Help Center/ MapReduce Service/ Best Practices/ Data Analytics/ Using Flume to Collect Log Files from a Specified Directory to HDFS

Updated on 2022-12-09 GMT+08:00

View PDF

Using Flume to Collect Log Files from a Specified Directory to HDFS

Application Scenarios

Flume is a distributed, reliable, and highly available system for aggregating massive logs. It can efficiently collect, aggregate, and move massive amounts of log data from different data sources and store the data in a centralized data storage system. Data senders can be customized in the system to collect data. In addition, Flume provides the capability of simply processing data and writing data to data receivers (customizable).

Flume consists of the client and server, both of which are FlumeAgents. The server corresponds to the FlumeServer instance and is directly deployed in a cluster. The client can be deployed inside or outside the cluster. he client-side and service-side FlumeAgents work independently and provide the same functions.

The Flume client needs to be installed separately. It can be used to import data directly to components such as HDFS and Kafka of a cluster.

In this practice, the Flume component of a custom MRS cluster is used to automatically collect new files generated in the log directory of a specified node and store the files to HDFS.

Solution Architecture

A Flume-NG consists of agents. Each agent consists of three components (source, channel, and sink). A source is used for receiving data. A channel is used for transmitting data. A sink is used for sending data to the next end.
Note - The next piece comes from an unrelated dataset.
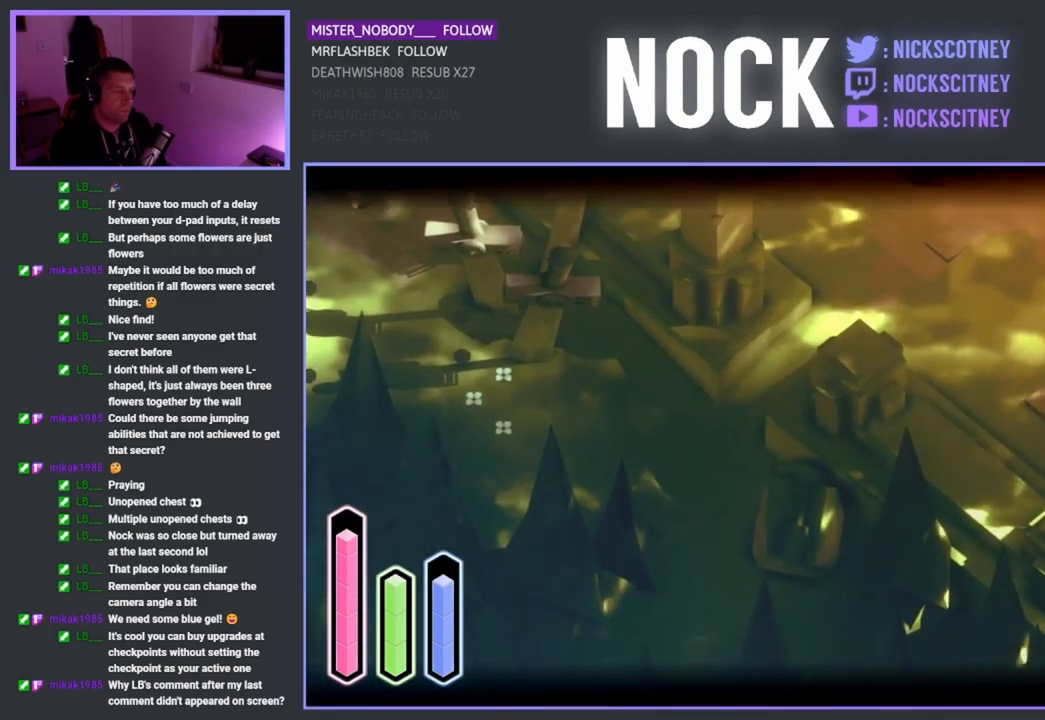
{"dt_ms": 500, "buttons": ["L2"], "left_stick": "down", "right_stick": "center", "events": []}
Figure 1 Flume-NG architecture
Click to enlarge

**Table 1** Module description
Name	Description
Source	A source receives data or generates data by using a special mechanism, and places the data in batches in one or more channels. The source can work in data-driven or polling mode. Typical source types are as follows: Sources that are integrated with the system, such as Syslog and Netcat Sources that automatically generate events, such as Exec and SEQ IPC sources that are used for communication between agents, such as Avro A Source must associate with at least one channel.
Channel	A channel is used to buffer data between a source and a sink. The channel caches data from the source and deletes that data after the sink sends the data to the next-hop channel or final destination. Different channels provide different persistence levels. Memory channel: non-persistency File channel: Write-Ahead Logging (WAL)-based persistence JDBC channel: persistency implemented based on the embedded database The channel supports the transaction feature to ensure simple sequential operations. A channel can work with sources and sinks of any quantity.
Sink	A sink sends data to the next-hop channel or final destination. Once completed, the transmitted data is removed from the channel. Typical sink types are as follows: Sinks that send storage data to the final destination, such as HDFS and HBase Sinks that are consumed automatically, such as Null Sink IPC sinks used for communication between Agents, such as Avro A sink must be associated with a specific channel.

As shown in Figure 2, a Flume client can have multiple sources, channels, and sinks.

Figure 2 Flume structure
Click to enlarge

Step 1: Creating an MRS Cluster

Create and purchase an MRS cluster that contains the Flume and HDFS components. For details, see Buying a Custom Cluster.

In this practice, an MRS 3.1.0 cluster with Kerberos authentication disabled is used as an example.
After the cluster is purchased, log in to FusionInsight Manager of the cluster, download the cluster client, and decompress it.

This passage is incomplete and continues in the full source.